ESQUIROS Alphonse [ESQUIROS Henri, François, Alphonse]

Né à Paris le 23 mai 1812, mort à Versailles le 10 mai 1876. Représentant montagnard en 1850-1851. Écrivain démocrate. Homme politique républicain de la Troisième République.

Il se fit d’abord connaître par un recueil de poésies Les Hirondelles, auquel Victor Hugo accorda ses louanges, en 1834. Puis vinrent des romans qui eurent des lecteurs : Les Magiciens (1837), Charlotte Corday (1840). Mais ce qui lui mérita en premier la célébrité dans l’extrême-gauche démocratique, ce fut L’Évangile du Peuple (1840), un in-18 de 353 pages d’un ton analogue à celui des Paroles d’un Croyant de Lamennais.

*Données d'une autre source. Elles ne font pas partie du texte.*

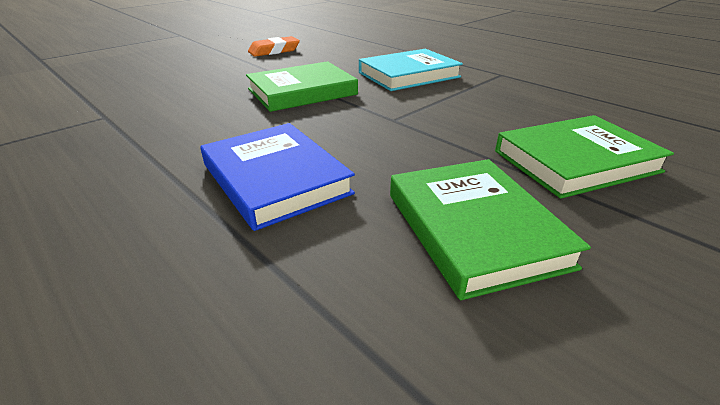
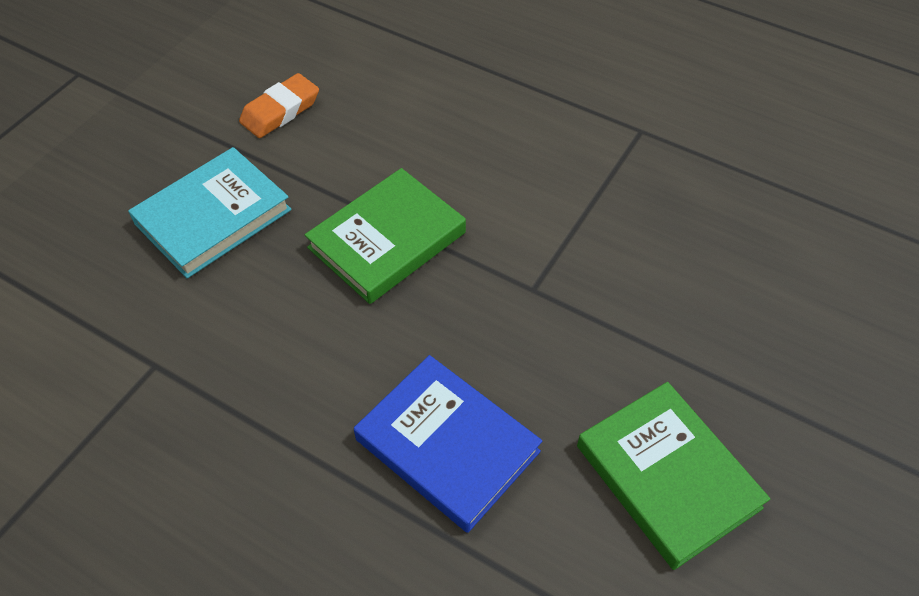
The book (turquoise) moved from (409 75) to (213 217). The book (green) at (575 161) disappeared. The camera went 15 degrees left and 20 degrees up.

L’Évangile du Peuple, révolutionnaire, valut à son auteur, le 30 janvier 1841, huit mois de prison et 500 F d’amende. Le public en fut informé par Les Chants d’un Prisonnier (1841). Esquiros lança alors son ouvrage qui demeura longtemps une sorte de chef-d’œuvre de la littérature démocratique avant de tomber dans un injuste oubli : son Histoire des Montagnards en deux in-8°, exaltant les Conventionnels et leur œuvre, appréciée par Michelet.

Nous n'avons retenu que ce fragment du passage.